• [ASSIGNED TASK] Copy word for word the entries that begin at the line containing "Anchoring myself at" and end with the line containing "Answer: facing the", including both of those lines.

• [WORKING DATA]
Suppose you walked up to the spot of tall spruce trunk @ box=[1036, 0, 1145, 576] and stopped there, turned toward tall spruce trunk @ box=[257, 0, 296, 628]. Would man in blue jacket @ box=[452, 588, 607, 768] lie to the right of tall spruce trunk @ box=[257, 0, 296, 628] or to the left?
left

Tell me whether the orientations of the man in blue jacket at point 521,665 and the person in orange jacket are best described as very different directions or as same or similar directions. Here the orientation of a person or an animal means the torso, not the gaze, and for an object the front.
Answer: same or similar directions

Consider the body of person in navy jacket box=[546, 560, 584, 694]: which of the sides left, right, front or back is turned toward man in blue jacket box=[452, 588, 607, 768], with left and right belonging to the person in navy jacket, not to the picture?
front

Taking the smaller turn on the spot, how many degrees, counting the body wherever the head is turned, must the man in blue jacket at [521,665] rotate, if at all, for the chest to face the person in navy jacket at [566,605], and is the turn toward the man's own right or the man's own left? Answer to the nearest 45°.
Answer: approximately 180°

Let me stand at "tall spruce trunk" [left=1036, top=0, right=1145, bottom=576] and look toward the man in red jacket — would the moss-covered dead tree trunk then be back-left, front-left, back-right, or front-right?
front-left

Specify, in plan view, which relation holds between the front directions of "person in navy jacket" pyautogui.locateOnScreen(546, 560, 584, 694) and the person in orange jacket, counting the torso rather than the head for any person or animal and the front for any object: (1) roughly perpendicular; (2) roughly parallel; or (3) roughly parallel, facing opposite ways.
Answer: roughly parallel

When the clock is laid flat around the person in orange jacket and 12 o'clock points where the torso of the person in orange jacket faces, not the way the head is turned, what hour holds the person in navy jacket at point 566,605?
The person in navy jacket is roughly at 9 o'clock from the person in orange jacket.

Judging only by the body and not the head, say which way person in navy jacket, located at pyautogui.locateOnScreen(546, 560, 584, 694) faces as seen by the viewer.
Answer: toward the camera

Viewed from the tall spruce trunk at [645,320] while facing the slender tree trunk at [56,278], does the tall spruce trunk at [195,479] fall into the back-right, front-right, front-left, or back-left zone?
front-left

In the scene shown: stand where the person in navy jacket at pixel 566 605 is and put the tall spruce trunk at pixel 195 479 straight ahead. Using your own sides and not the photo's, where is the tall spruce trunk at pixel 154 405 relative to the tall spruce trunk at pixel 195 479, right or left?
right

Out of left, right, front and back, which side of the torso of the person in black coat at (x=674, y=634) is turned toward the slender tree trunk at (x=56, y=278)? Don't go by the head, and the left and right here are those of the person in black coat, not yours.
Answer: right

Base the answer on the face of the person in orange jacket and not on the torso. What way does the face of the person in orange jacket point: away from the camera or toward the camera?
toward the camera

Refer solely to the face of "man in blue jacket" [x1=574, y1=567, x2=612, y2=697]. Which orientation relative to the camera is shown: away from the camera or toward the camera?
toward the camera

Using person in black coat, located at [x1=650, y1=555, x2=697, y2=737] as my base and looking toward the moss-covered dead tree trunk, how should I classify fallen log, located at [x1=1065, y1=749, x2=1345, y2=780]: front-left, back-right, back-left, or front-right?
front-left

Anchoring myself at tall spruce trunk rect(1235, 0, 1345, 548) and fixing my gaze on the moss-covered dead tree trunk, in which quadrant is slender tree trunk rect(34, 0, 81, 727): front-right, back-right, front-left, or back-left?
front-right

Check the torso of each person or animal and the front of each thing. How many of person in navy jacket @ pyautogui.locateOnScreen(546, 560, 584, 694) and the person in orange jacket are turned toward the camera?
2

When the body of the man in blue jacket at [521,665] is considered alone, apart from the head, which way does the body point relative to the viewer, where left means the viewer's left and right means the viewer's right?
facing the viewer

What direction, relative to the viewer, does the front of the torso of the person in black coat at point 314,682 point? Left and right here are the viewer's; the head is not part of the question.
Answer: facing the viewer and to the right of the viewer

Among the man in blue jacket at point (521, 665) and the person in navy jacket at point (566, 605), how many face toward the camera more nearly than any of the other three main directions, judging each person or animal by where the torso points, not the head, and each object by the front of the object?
--
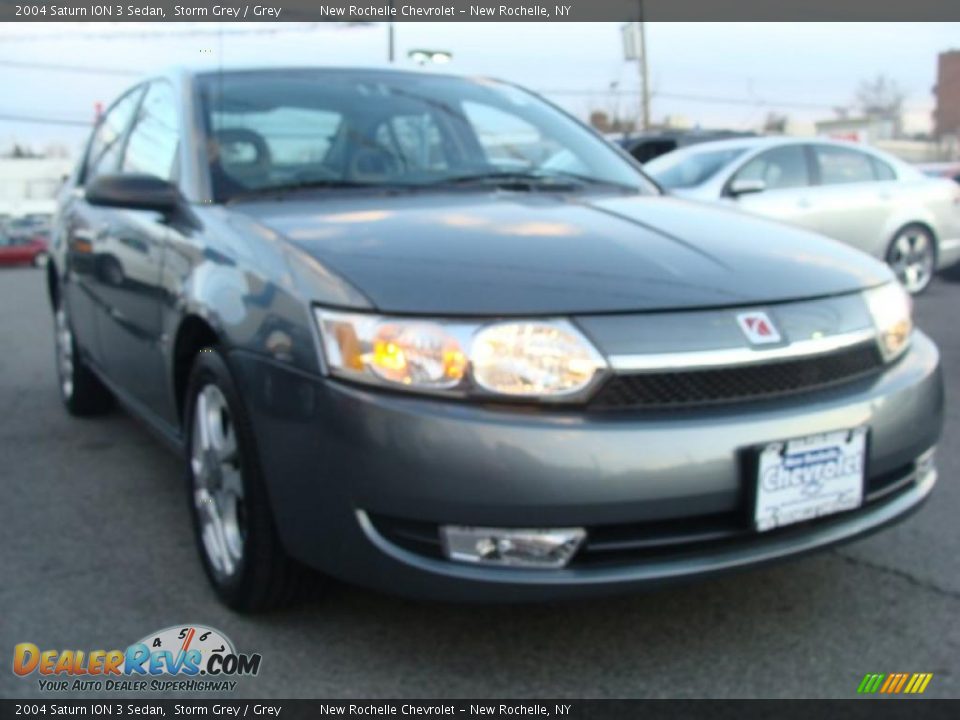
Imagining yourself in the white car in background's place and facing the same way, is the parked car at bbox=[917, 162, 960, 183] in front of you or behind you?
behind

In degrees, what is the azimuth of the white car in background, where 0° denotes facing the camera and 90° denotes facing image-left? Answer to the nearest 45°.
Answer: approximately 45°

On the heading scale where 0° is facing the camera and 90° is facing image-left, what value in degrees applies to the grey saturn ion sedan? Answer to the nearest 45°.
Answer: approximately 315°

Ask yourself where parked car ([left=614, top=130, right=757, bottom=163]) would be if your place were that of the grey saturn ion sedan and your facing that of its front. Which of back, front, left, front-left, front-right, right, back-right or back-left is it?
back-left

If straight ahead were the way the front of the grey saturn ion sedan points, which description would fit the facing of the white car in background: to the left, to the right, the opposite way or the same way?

• [TASK SOLUTION]
Anchoring myself at tall spruce trunk rect(1235, 0, 1345, 548) and fixing my gaze on the moss-covered dead tree trunk, in which quadrant is slender tree trunk rect(34, 0, 81, 727): front-right, back-right, front-left, or back-left?
front-right

Check the torso of each person or animal and the front of each thing. How many of person in navy jacket @ pyautogui.locateOnScreen(546, 560, 584, 694) and the person in orange jacket are turned toward the camera?
2

When the body of the man in blue jacket at [521,665] is considered alone, apart from the head, which way does the body point relative to the viewer, where left means the viewer's left and right means the viewer's right?
facing the viewer

What direction, relative to the viewer, does the front of the torso of the person in black coat at point 314,682 point? Left and right here are the viewer's; the head is not part of the question.
Answer: facing the viewer and to the right of the viewer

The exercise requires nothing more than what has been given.